New Directed Studies Course Proposals:
Directed Studies Courses are intended to be an opportunity to offer current students training on subject matter not covered by other courses offered by the department. Similarly, training that would otherwise be occurring as part of the students own research experience and training in the lab (i.e. their own lab) and specific to their project, should not be converted to credits towards their graduate curriculum. If a course is to be established because the topic, objectives, and outcomes are not addressed elsewhere, we strongly encourage that the course be made available to other students to enhance learning opportunities for all.

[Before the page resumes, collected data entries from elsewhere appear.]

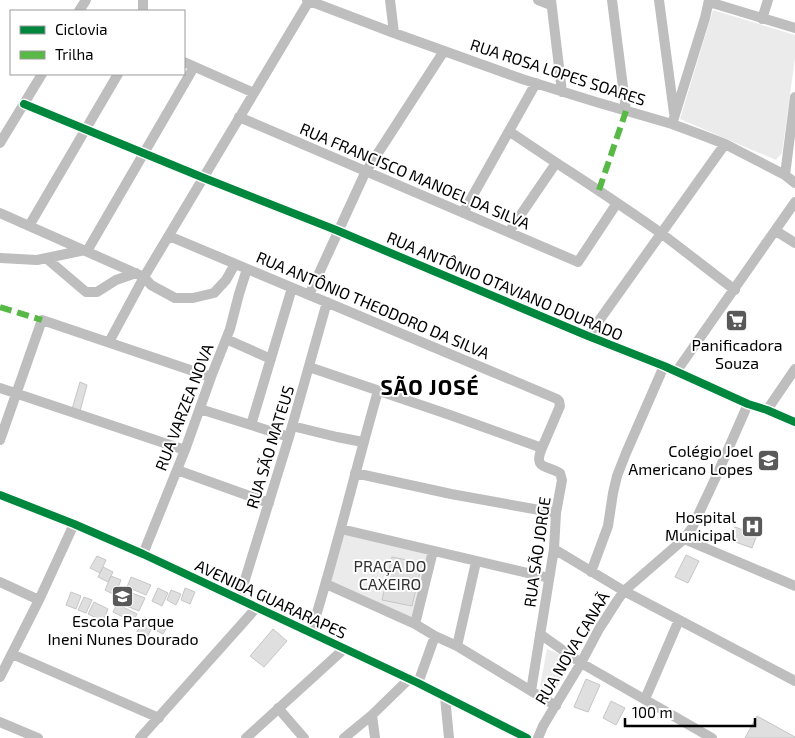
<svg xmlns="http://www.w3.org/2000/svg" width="795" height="738" viewBox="0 0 795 738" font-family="'Exo 2',sans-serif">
<rect width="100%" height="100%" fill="#fff"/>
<path fill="#ebebeb" d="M713,10L795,35V58L782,153L776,160L680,119Z
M342,531L431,553L414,621L328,583Z
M547,649L574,660L552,695L540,686Z"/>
<path fill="#dfdfdf" stroke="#c6c6c6" d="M80,382L87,385L80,411L72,409Z
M735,527L757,535L752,548L730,540Z
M686,555L699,561L688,583L675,577Z
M97,556L106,560L100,573L90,568Z
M392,557L422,563L412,606L382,600Z
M103,567L113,572L108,582L98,577Z
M111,576L121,580L115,595L105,590Z
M131,577L151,585L146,595L127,587Z
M158,588L168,593L162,606L152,601Z
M185,588L195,592L190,604L181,600Z
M124,590L145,598L139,611L119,603Z
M171,590L181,594L176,605L167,600Z
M71,592L81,596L76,609L66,605Z
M84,597L92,600L86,613L78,610Z
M94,602L108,609L103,621L88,614Z
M117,604L137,614L133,622L113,612Z
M144,617L154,622L148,636L137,632Z
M158,620L168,625L163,634L153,629Z
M273,629L287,641L264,667L250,656Z
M586,679L600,685L588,712L574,707Z
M611,701L625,708L616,725L603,718Z
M757,716L795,737V738H745Z"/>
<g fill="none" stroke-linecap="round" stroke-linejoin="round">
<path stroke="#bebebe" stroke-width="10" d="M143,0V11
M307,0L394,33L522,79L596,102L672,124L699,134L725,144L785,175L795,183
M390,0L394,33
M538,0L551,5
M551,0L562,92
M612,0L626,111
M659,0L674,113
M709,2L795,28
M79,11L86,0
M762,19L768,0
M184,62L254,93
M24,104L204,178L336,230L588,336L664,366L748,404L767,410L795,422
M239,117L578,262L617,203
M672,124L705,18L709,0
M509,131C560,166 612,198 662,234C686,252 710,271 735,290
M0,143L42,74
M785,175L795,97
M0,213L144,277L151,285L175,298H193L214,293L226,280L235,264
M463,213L536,83
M29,226L118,74
M776,231L795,243
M509,232L556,163
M169,236L557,399L559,401L560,406L542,448
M87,251L194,67
M0,258L37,260L85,250
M46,258L86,292H97L116,280L136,273
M309,295L365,173L444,51
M588,336L725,144
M226,339L271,359
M109,342L144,277L309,1
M309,367L450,415L542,448C533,469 546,465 560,473L562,480L556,513L554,549L531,691
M676,372L795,202
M0,388L185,450
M200,409L289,437
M767,410L795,369
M251,425L292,288
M292,426L337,437L363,442
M0,440L42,320L211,377
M177,470L269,503
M355,473L451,494L556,513
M0,495L74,524L143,554L418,683L527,738
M341,529L549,578
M684,539L795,586
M554,549L624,591L795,681
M143,554L185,450L211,377L230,329L239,294L247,269
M591,572L608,526L613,493L617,476L626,453L664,366
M0,582L39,600
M326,584L415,624L435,636L457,646L556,706
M239,599L289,437L327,302
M415,624L433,551
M311,632C336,553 355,471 378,391
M540,634L581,663L712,738
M457,646L476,562
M12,654L159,718
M0,677L39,600L74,524
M418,683L435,636
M445,697L449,738
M645,699L679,620
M278,708L304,738
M372,715L375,738
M0,722L38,738
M140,738L257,607
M246,738L344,649
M344,738L372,715L409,679
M538,738L543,726L581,663L599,629L617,601L624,591L684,539L692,528L715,479L748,404"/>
<path stroke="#58b947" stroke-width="6" stroke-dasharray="12 6" stroke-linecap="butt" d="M599,190L626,111
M0,307L42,320"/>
<defs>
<path id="cycleway" d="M24,104L204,178L336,230L588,336L664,366L748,404L767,410L795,422
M0,495L74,524L143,554L418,683L527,738"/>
</defs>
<use href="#cycleway" stroke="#fff" stroke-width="11"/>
<use href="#cycleway" stroke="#00873e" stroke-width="8"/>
</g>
<defs>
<symbol id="supermarket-square" viewBox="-11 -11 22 22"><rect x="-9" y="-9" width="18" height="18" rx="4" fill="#595959" stroke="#fff"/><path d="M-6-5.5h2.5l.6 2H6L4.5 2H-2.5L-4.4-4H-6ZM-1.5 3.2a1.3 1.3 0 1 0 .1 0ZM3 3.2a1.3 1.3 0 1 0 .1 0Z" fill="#fff"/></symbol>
<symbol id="school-square" viewBox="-11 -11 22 22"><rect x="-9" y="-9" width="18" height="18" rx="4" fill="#595959" stroke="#fff"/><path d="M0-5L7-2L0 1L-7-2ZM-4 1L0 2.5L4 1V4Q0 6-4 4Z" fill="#fff"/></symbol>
<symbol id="hospital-square" viewBox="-11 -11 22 22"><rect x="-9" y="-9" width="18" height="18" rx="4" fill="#595959" stroke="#fff"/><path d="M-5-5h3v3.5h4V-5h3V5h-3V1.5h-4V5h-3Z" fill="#fff"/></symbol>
</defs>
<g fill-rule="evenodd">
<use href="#supermarket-square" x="724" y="308" width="25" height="25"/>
<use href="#school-square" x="756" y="448" width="25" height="25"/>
<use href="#hospital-square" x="740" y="514" width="25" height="25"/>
<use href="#school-square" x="110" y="584" width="25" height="25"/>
</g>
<g text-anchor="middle" stroke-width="4" stroke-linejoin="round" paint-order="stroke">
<g font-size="16" fill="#000" stroke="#fff">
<text transform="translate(558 72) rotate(18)" y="6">RUA ROSA LOPES SOARES</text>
<text transform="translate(415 176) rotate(23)" y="6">RUA FRANCISCO MANOEL DA SILVA</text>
<text transform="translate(505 286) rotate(23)" y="6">RUA ANTÔNIO OTAVIANO DOURADO</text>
<text transform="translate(373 305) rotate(23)" y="6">RUA ANTÔNIO THEODORO DA SILVA</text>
<text transform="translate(184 407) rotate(-69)" y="6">RUA VARZEA NOVA</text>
<text transform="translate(270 447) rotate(-73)" y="6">RUA SÃO MATEUS</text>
<text transform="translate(537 552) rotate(-82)" y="6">RUA SÃO JORGE</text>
<text transform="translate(271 599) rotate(25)" y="6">AVENIDA GUARARAPES</text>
<text transform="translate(572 648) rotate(-59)" y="6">RUA NOVA CANAÃ</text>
</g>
<g font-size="16" fill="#000" stroke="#fff">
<text x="737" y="351">Panificadora<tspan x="737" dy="18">Souza</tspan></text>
<text x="753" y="457" text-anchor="end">Colégio Joel<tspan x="753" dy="18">Americano Lopes</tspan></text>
<text x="736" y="523" text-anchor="end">Hospital<tspan x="736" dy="18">Municipal</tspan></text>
<text x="123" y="627">Escola Parque<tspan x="123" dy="18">Ineni Nunes Dourado</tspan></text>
</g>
<g font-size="16" fill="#323232" stroke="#fff">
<text x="390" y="572">PRAÇA DO<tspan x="390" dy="18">CAXEIRO</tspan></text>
</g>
<g font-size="21" font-weight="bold" letter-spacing="1" fill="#000" stroke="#fff">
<text x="430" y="395">SÃO JOSÉ</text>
</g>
</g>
<rect x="10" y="10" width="175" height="65" fill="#ffffff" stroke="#999999"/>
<rect x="20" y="26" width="25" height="8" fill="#00873e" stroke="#999999"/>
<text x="55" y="35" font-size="15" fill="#000000">Ciclovia</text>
<rect x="20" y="51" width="25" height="8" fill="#58b947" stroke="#999999"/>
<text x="55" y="60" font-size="15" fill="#000000">Trilha</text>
<path d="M625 718v8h130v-8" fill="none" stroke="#000000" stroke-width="2.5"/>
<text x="632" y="718" font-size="15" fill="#000000" stroke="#ffffff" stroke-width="4" paint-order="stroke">100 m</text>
</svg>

Each student and faculty member will be required to review the guidelines below outlining the content and evaluation methods for creating a new Directed Studies Course and must complete a Directed Studies Form (found here).
The Faculty of Graduate Studies has expressed that the assignment of credits and evaluation of students requires a well defined set of parameters to ensure consistency. The Curriculum committee have set the following guidelines in place, which we use as a point of review before recommending that a course be offered as a Directed Studies course for credit within our department.
They are the following:
- The directed studies sessions require a time table and objectives for each teaching session as well as learning outcomes. This includes a detailed schedule and outline of the sessions and topics to be covered.
- There must be comprehensive justification of the units and credits proposed, primarily through scheduling and workload.
- The evaluation criteria for any assessment of the student is to be well defined, and in as non-subjective a manner as possible. The supervisor should not be involved in the evaluation of their own student, and typically not solely responsible for the evaluation to avoid any perceived conflict of interest. The method of the evaluation should also be appropriate: as an example writing a review paper is not an acceptable learning outcome for directed studies.
If you are a faculty member the form must be filled out and returned to the Graduate Program Coordinator at least two months BEFORE the start of the semester to allow for sufficient time to advertise new course offerings to new and continuing students. Each course proposal will be reviewed by the Associate Director, Curriculum and approved by the Graduate Program Director.